Throughout her academic career, Dr. Loyer's community service continued with significant leadership contributions to CPHA, of which she was the President in 1981-82; Board of Certification, Canadian Institute of Public Health Inspection; Royal Ottawa Hospital; Ottawa-Carleton District Health Council Continuing Care Board; Canadian Nurses Association and Canadian Nurses Foundation; Canadian and Ontario Region Associations of University Schools of Nursing; St. John Ambulance; Canadian Armed Forces; and the Maycourt Club.
In her retirement, she continues her volunteer work, travels, and enjoys music and gourmet cooking.
Dr. Richard Stanwick - 2009
Dr. Richard Stanwick is currently the Chief Medical Health Officer for the Vancouver Island Health Authority, formerly the Capital Health Region, in Victoria. He was born in Winnipeg, Manitoba. He completed his medical school training and received his Fellowship in Pediatrics from the Winnipeg Children's Hospital. He did a Fellowship in Community Pediatrics at McGill University, where he also received his Masters Degree in Epidemiology and Health. On his return to Manitoba, Dr. Stanwick acquired his Fellowship in Community Medicine and rose to the rank of Full Professor at the University of Manitoba. He spent two years with the Province of Manitoba, including one as the Acting Provincial Epidemiologist. He became the Medical Officer of Health for the City of Winnipeg in 1990, a post he held for five years. He joined the Capital Regional District in September 1995 and the Vancouver Island Health Authority (Capital Health Region) in April 1997.
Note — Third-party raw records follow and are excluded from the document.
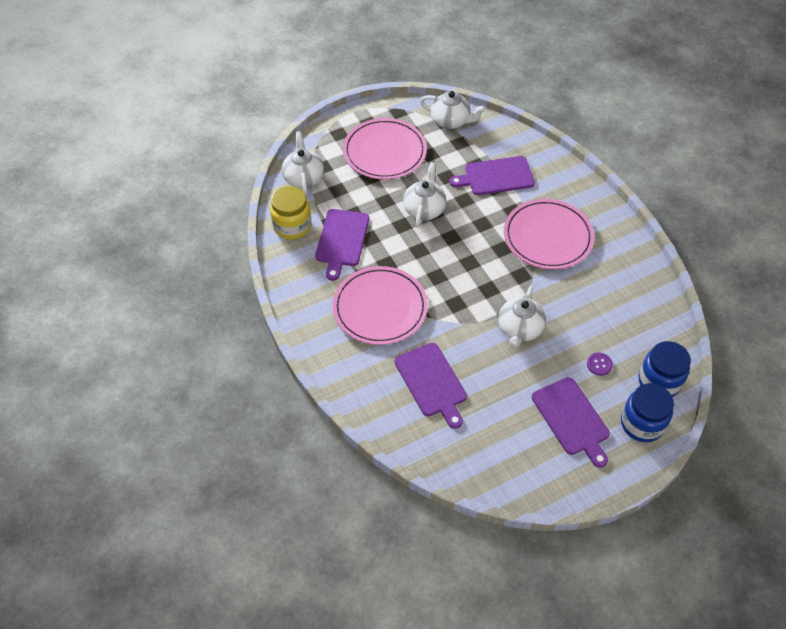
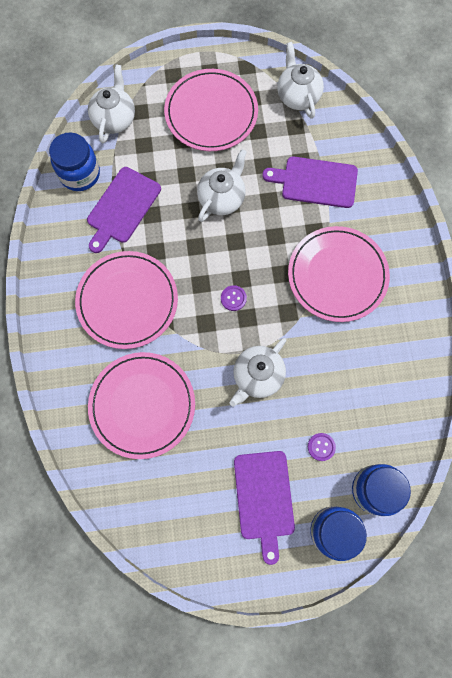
camera: 20 degrees right, 20 degrees up
(292, 226) = (80, 174): yellow jar -> blue jar
(432, 382) = (142, 405): purple cutting board -> pink plate
(451, 121) = (298, 96): white teapot -> white teapot turned 150 degrees counterclockwise
(470, 278) = (233, 298): none -> purple button

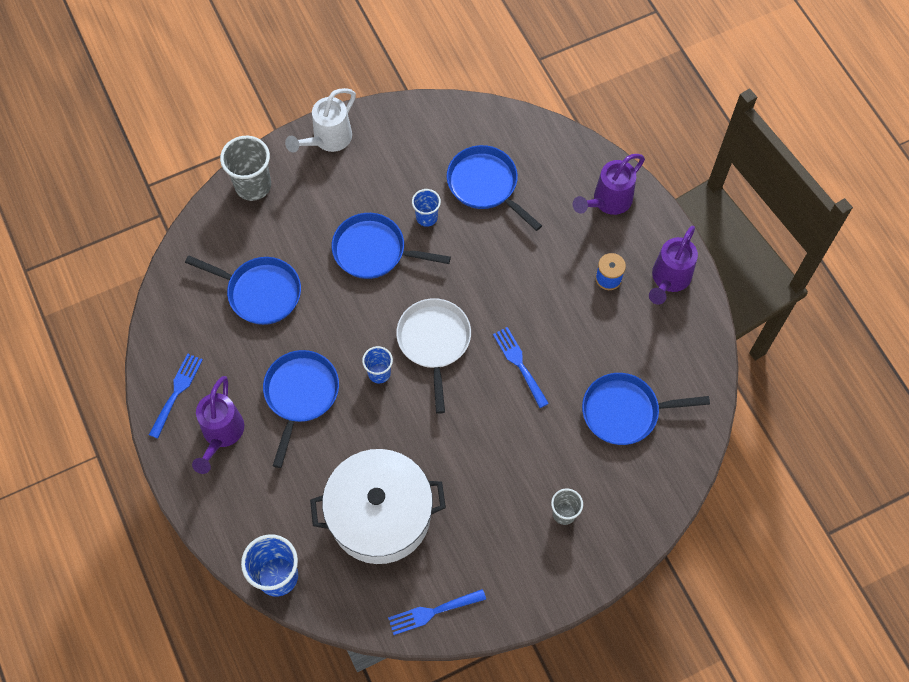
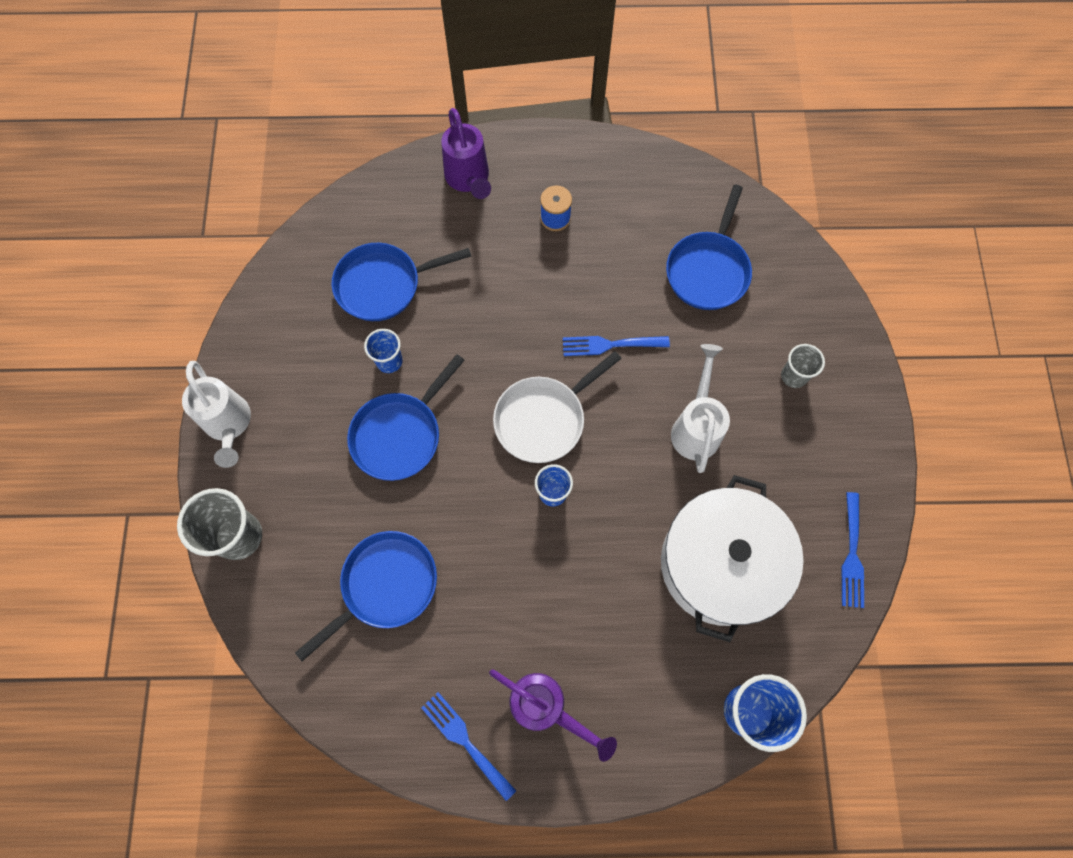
camera: 65 degrees left, 5 degrees up
(300, 395) = (538, 592): blue pan -> none
(434, 342) = (544, 419): white pan -> white pan turned 60 degrees counterclockwise
(483, 454) = (696, 426): none -> white watering can
(668, 280) = (585, 166): purple watering can -> none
Dr. Stanwick has done considerable research in the area of injury control, particularly in the area of burn prevention and advocacy. He was recognized by the Canadian Public Health Association in July 1997 with an Honorary Life Membership for his contributions to Public Health, and in particular injury prevention. In November 2008, Dr. Stanwick received the Lifetime Achievement Award from the BC Injury Prevention Leadership Action Network. Dr. Stanwick has an interest in photography.
Dr. Stephen J. Corber - 2008
A graduate of McGill University in Montreal, Steve Corber has been a practicing public health professional for over 30 years. He has served as the Medical Officer of Health for the Ottawa-Carleton Health Department, overseeing a dynamic team of public health professionals. He served with the Pan American Health Organization for 10 years, supporting programmes in Latin America and the Caribbean to strengthen their capacity to measure, eliminate, prevent and control infectious and chronic disease.
Dr. Corber has a long history of membership and service with CPHA. He was instrumental in supporting the start-up of CPHA's Global Health Programs and provided technical support to one of the Association's first Latin American partners in Peru. Additionally, he was the Scientific Editor of the Canadian Journal of Public Health for 4 years prior to his assignment with PAHO in Washington.
Upon his return to Canada, Dr. Corber assumed the position of Director of Public Health Practice at the Faculty of Health Sciences at Simon Fraser University, where he brings his vast experience of public health both in Canada and the international setting to the development of a new generation of public health practitioners in Canada.
Dr. Corber is an active volunteer on a number of Canadian advisory boards, including the National Advisory Committee on Immunizing Agents, the Medical Council of Canada's Preventive Medicine Test Committee, the Ontario Ministry of Health Advisory Committee on Communicable Diseases, the Health Officers' Council of British Columbia, and the International Advisory Committee to the Public Health Agency of Canada.